Tutorial III: Retrieving a large number of articlesΒΆ

Now that we have learned to ping several APIs for a single article, we will repeat the procedure for a large number of articles. In this example the number of articles we would like to retrieve is 20 from each API.

Often, we are looking for hundreds of articles. Rather than asking the API for all the results at once, the APIs offer a paging mechanism through start and records. That way we can receive chunks of the result set at a time. start defines the index of the first returned article and records the number of articles returned by the query.

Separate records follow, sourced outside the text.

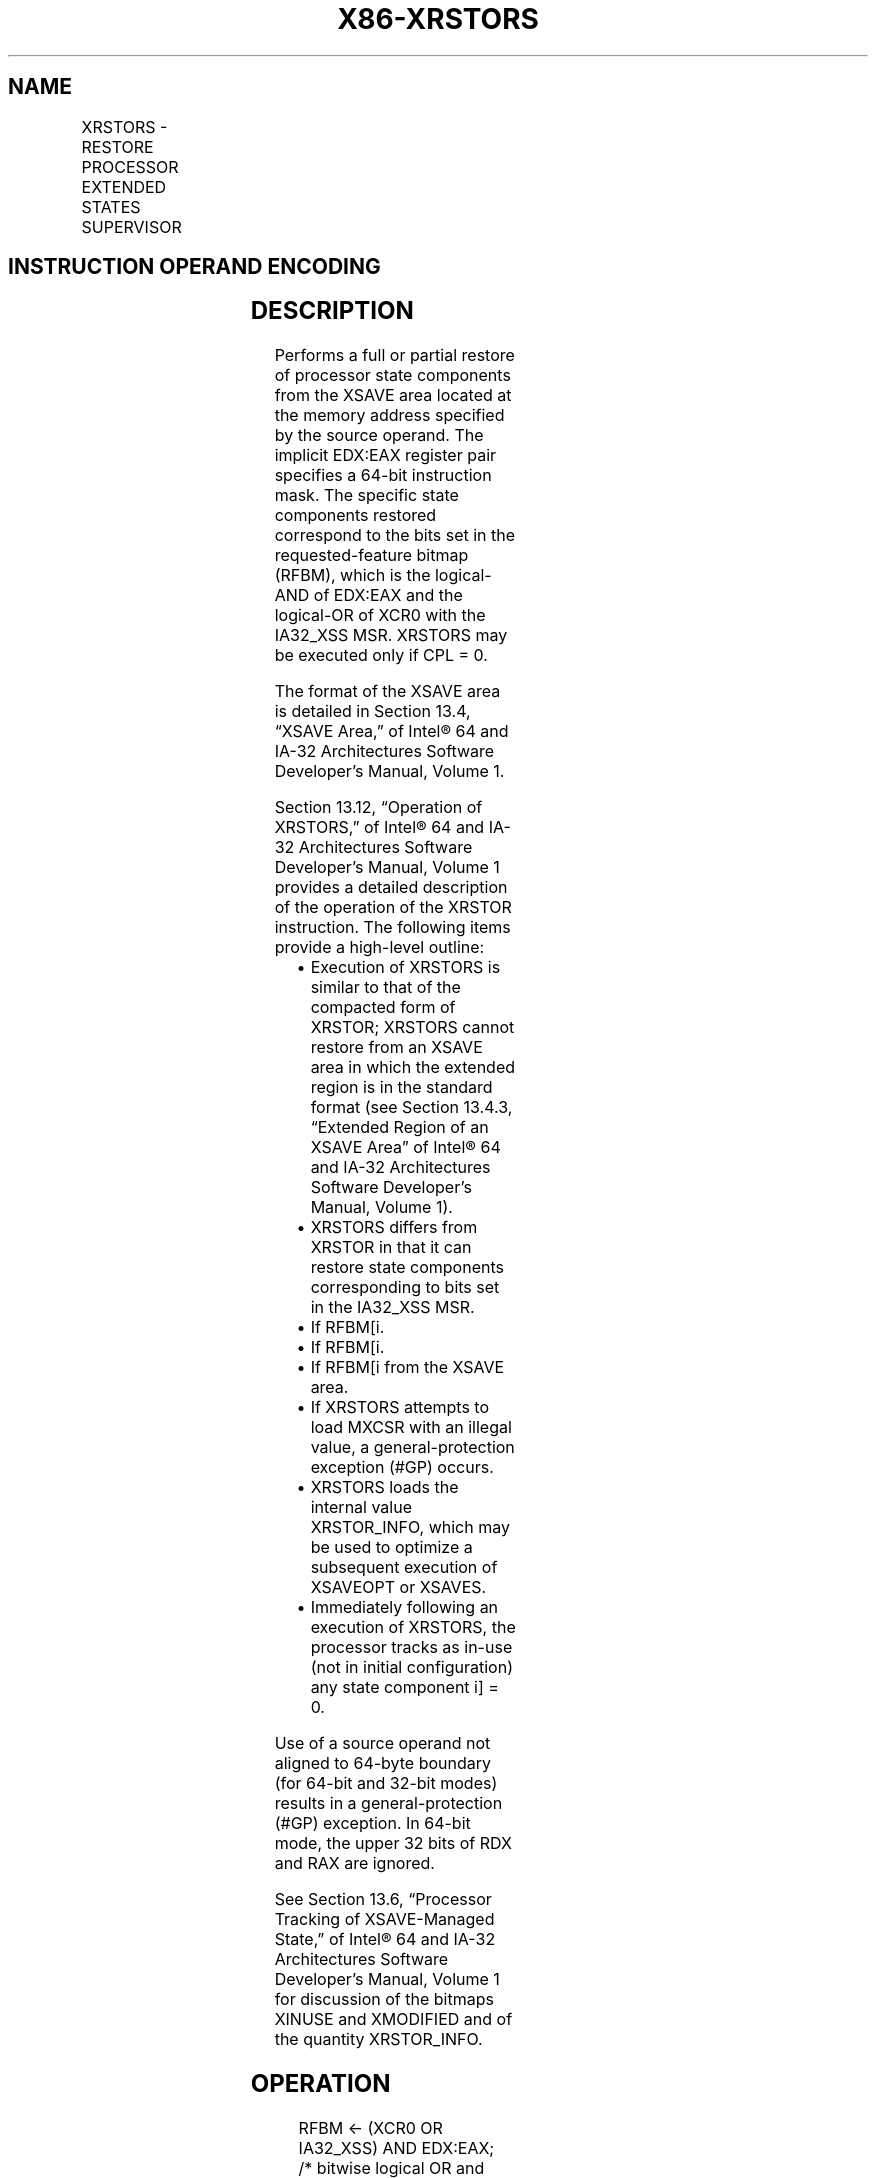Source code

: .nh
.TH "X86-XRSTORS" "7" "May 2019" "TTMO" "Intel x86-64 ISA Manual"
.SH NAME
XRSTORS - RESTORE PROCESSOR EXTENDED STATES SUPERVISOR
.TS
allbox;
l l l l l 
l l l l l .
\fB\fCOpcode / Instruction\fR	\fB\fCOp/En\fR	\fB\fC64/32 bit Mode Support\fR	\fB\fCCPUID Feature Flag\fR	\fB\fCDescription\fR
NP 0F C7 /3 XRSTORS mem	M	V/V	XSS	T{
Restore state components specified by EDX:EAX from mem.
T}
T{
NP REX.W + 0F C7 /3 XRSTORS64 mem
T}
	M	V/N.E.	XSS	T{
Restore state components specified by EDX:EAX from mem.
T}
.TE

.SH INSTRUCTION OPERAND ENCODING
.TS
allbox;
l l l l l 
l l l l l .
Op/En	Operand 1	Operand 2	Operand 3	Operand 4
M	ModRM:r/m (r)	NA	NA	NA
.TE

.SH DESCRIPTION
.PP
Performs a full or partial restore of processor state components from
the XSAVE area located at the memory address specified by the source
operand. The implicit EDX:EAX register pair specifies a 64\-bit
instruction mask. The specific state components restored correspond to
the bits set in the requested\-feature bitmap (RFBM), which is the
logical\-AND of EDX:EAX and the logical\-OR of XCR0 with the IA32\_XSS
MSR. XRSTORS may be executed only if CPL = 0.

.PP
The format of the XSAVE area is detailed in Section 13.4, “XSAVE Area,”
of Intel® 64 and IA\-32 Architectures Software Developer’s Manual, Volume
1.

.PP
Section 13.12, “Operation of XRSTORS,” of Intel® 64 and IA\-32
Architectures Software Developer’s Manual, Volume 1 provides a detailed
description of the operation of the XRSTOR instruction. The following
items provide a high\-level outline:

.RS
.IP \(bu 2
Execution of XRSTORS is similar to that of the compacted form of
XRSTOR; XRSTORS cannot restore from an XSAVE area in which the
extended region is in the standard format (see Section 13.4.3,
“Extended Region of an XSAVE Area” of Intel® 64 and IA\-32
Architectures Software Developer’s Manual, Volume 1).
.IP \(bu 2
XRSTORS differs from XRSTOR in that it can restore state components
corresponding to bits set in the IA32\_XSS MSR.
.IP \(bu 2
If RFBM[i.
.IP \(bu 2
If RFBM[i.
.IP \(bu 2
If RFBM[i from the XSAVE area.
.IP \(bu 2
If XRSTORS attempts to load MXCSR with an illegal value, a
general\-protection exception (#GP) occurs.
.IP \(bu 2
XRSTORS loads the internal value XRSTOR\_INFO, which may be used to
optimize a subsequent execution of XSAVEOPT or XSAVES.
.IP \(bu 2
Immediately following an execution of XRSTORS, the processor tracks
as in\-use (not in initial configuration) any state component i]
= 0.

.RE

.PP
Use of a source operand not aligned to 64\-byte boundary (for 64\-bit and
32\-bit modes) results in a general\-protection (#GP) exception. In
64\-bit mode, the upper 32 bits of RDX and RAX are ignored.

.PP
See Section 13.6, “Processor Tracking of XSAVE\-Managed State,” of Intel®
64 and IA\-32 Architectures Software Developer’s Manual, Volume 1 for
discussion of the bitmaps XINUSE and XMODIFIED and of the quantity
XRSTOR\_INFO.

.SH OPERATION
.PP
.RS

.nf
RFBM ← (XCR0 OR IA32\_XSS) AND EDX:EAX;
                            /* bitwise logical OR and AND */
COMPMASK ← XCOMP\_BV field from XSAVE header;
RSTORMASK ← XSTATE\_BV field from XSAVE header;
FORMAT = COMPMASK AND 7FFFFFFF\_FFFFFFFFH;
RESTORE\_FEATURES = FORMAT AND RFBM;
TO\_BE\_RESTORED ← RESTORE\_FEATURES AND RSTORMASK;
FORCE\_INIT ← RFBM AND NOT FORMAT;
TO\_BE\_INITIALIZED = (RFBM AND NOT RSTORMASK) OR FORCE\_INIT;
IF TO\_BE\_RESTORED[0] = 1
    THEN
        load x87 state from legacy region of XSAVE area;
        XINUSE[0] ← 1;
ELSIF TO\_BE\_INITIALIZED[0] = 1
    THEN
        initialize x87 state;
        XINUSE[0] ← 0;
FI;
IF TO\_BE\_RESTORED[1] = 1
    THEN
        load SSE state from legacy region of XSAVE area; // this step loads the XMM registers and MXCSR
        XINUSE[1] ← 1;
ELSIF TO\_BE\_INITIALIZED[1] = 1
    THEN
        set all XMM registers to 0;
        MXCSR ← 1F80H;
        XINUSE[1] ← 0;
FI;
NEXT\_FEATURE\_OFFSET = 576;
                        // Legacy area and XSAVE header consume 576 bytes
FOR i ← 2 TO 62
    IF FORMAT[i] = 1
        THEN
            IF TO\_BE\_RESTORED[i] = 1
                THEN
                    load XSAVE state component i at offset NEXT\_FEATURE\_OFFSET from base of XSAVE area;
                    XINUSE[i] ← 1;
            FI;
            NEXT\_FEATURE\_OFFSET = NEXT\_FEATURE\_OFFSET + n (n enumerated by CPUID(EAX=0DH,ECX=i):EAX);
    FI;
    IF TO\_BE\_INITIALIZED[i] = 1
        THEN
            initialize XSAVE state component i;
            XINUSE[i] ← 0;
    FI;
ENDFOR;
XMODIFIED\_BV ← NOT RFBM;
IF in VMX non\-root operation
    THEN VMXNR ← 1;
    ELSE VMXNR ← 0;
FI;
LAXA ← linear address of XSAVE area;
XRSTOR\_INFO ← CPL,VMXNR,LAXA,COMPMASK;

.fi
.RE

.SH FLAGS AFFECTED
.PP
None.

.SH INTEL C/C++ COMPILER INTRINSIC EQUIVALENT
.PP
.RS

.nf
XRSTORS: void \_xrstors( void * , unsigned \_\_int64);

XRSTORS64: void \_xrstors64( void * , unsigned \_\_int64);

.fi
.RE

.SH PROTECTED MODE EXCEPTIONS
.TS
allbox;
l l 
l l .
#GP(0)	If CPL 
\&gt;
 0.
	T{
If a memory operand effective address is outside the CS, DS, ES, FS, or GS segment limit.
T}
	T{
If a memory operand is not aligned on a 64\-byte boundary, regardless of segment.
T}
	If bit 63 of the XCOMP
\_
T{
BV field of the XSAVE header is 0.
T}
	T{
If a bit in XCR0 is 0 and the corresponding bit in the XCOMP
T}
\_
T{
BV field of the XSAVE header is 1.
T}
	If a bit in the XCOMP
\_
T{
BV field in the XSAVE header is 0 and the corresponding bit in the XSTATE
T}
\_
BV field is 1.
	T{
If bytes 63:16 of the XSAVE header are not all zero.
T}
	T{
If attempting to write any reserved bits of the MXCSR register with 1.
T}
#SS(0)	T{
If a memory operand effective address is outside the SS segment limit.
T}
#PF(fault\-code)	If a page fault occurs.
#NM	If CR0.TS
[
bit 3
]
 = 1.
#UD	If CPUID.01H:ECX.XSAVE
[
bit 26
]
T{
 = 0 or CPUID.(EAX=0DH,ECX=1):EAX.XSS
T}
[
bit 3
]
 = 0.
	If CR4.OSXSAVE
[
bit 18
]
 = 0.
	If the LOCK prefix is used.
.TE

.SH REAL\-ADDRESS MODE EXCEPTIONS
.TS
allbox;
l l 
l l .
#GP	T{
If a memory operand is not aligned on a 64\-byte boundary, regardless of segment.
T}
	T{
If any part of the operand lies outside the effective address space from 0 to FFFFH.
T}
	If bit 63 of the XCOMP
\_
T{
BV field of the XSAVE header is 0.
T}
	T{
If a bit in XCR0 is 0 and the corresponding bit in the XCOMP
T}
\_
T{
BV field of the XSAVE header is 1.
T}
	If a bit in the XCOMP
\_
T{
BV field in the XSAVE header is 0 and the corresponding bit in the XSTATE
T}
\_
BV field is 1.
	T{
If bytes 63:16 of the XSAVE header are not all zero.
T}
	T{
If attempting to write any reserved bits of the MXCSR register with 1.
T}
#NM	If CR0.TS
[
bit 3
]
 = 1.
#UD	If CPUID.01H:ECX.XSAVE
[
bit 26
]
T{
 = 0 or CPUID.(EAX=0DH,ECX=1):EAX.XSS
T}
[
bit 3
]
 = 0.
	If CR4.OSXSAVE
[
bit 18
]
 = 0.
	If the LOCK prefix is used.
.TE

.SH VIRTUAL\-8086 MODE EXCEPTIONS
.PP
Same exceptions as in protected mode.

.SH COMPATIBILITY MODE EXCEPTIONS
.PP
Same exceptions as in protected mode.

.SH 64\-BIT MODE EXCEPTIONS
.TS
allbox;
l l 
l l .
#GP(0)	If CPL 
\&gt;
 0.
	T{
If a memory address is in a non\-canonical form.
T}
	T{
If a memory operand is not aligned on a 64\-byte boundary, regardless of segment.
T}
	If bit 63 of the XCOMP
\_
T{
BV field of the XSAVE header is 0.
T}
	T{
If a bit in XCR0 is 0 and the corresponding bit in the XCOMP
T}
\_
T{
BV field of the XSAVE header is 1.
T}
	If a bit in the XCOMP
\_
T{
BV field in the XSAVE header is 0 and the corresponding bit in the XSTATE
T}
\_
BV field is 1.
	T{
If bytes 63:16 of the XSAVE header are not all zero.
T}
	T{
If attempting to write any reserved bits of the MXCSR register with 1.
T}
#SS(0)	T{
If a memory address referencing the SS segment is in a non\-canonical form.
T}
#PF(fault\-code)	If a page fault occurs.
#NM	If CR0.TS
[
bit 3
]
 = 1.
#UD	If CPUID.01H:ECX.XSAVE
[
bit 26
]
T{
 = 0 or CPUID.(EAX=0DH,ECX=1):EAX.XSS
T}
[
bit 3
]
 = 0.
	If CR4.OSXSAVE
[
bit 18
]
 = 0.
	If the LOCK prefix is used.
.TE

.SH SEE ALSO
.PP
x86\-manpages(7) for a list of other x86\-64 man pages.

.SH COLOPHON
.PP
This UNOFFICIAL, mechanically\-separated, non\-verified reference is
provided for convenience, but it may be incomplete or broken in
various obvious or non\-obvious ways. Refer to Intel® 64 and IA\-32
Architectures Software Developer’s Manual for anything serious.

.br
This page is generated by scripts; therefore may contain visual or semantical bugs. Please report them (or better, fix them) on https://github.com/ttmo-O/x86-manpages.

.br
Copyleft TTMO 2020 (Turkish Unofficial Chamber of Reverse Engineers - https://ttmo.re).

>>> for p in [arcas.Ieee, arcas.Plos, arcas.Arxiv, arcas.Springer, arcas.Nature]:
...    for start in range(2):
...
...        api = p()
...        parameters = api.parameters_fix(title='Game', abstract='Game',
...                                        records=10, start=(start * 10))
...        url = api.create_url_search(parameters)
...        request = api.make_request(url)
...        root = api.get_root(request)
...        raw_article = api.parse(root)
...
...    for art in raw_article:
...        article = api.to_dataframe(art)
...        api.export(article, 'results_{}.json'.format(api.__class__.__name__))

In our example this might not seem as an important difference. But assume you were asking for a hundred of articles. Some APIs have a limited number of articles that be can returned, thus using this practice we avoid overloading the API.

Note that you need to require a key before being able to use arcas.Ieee and arcas.Springer.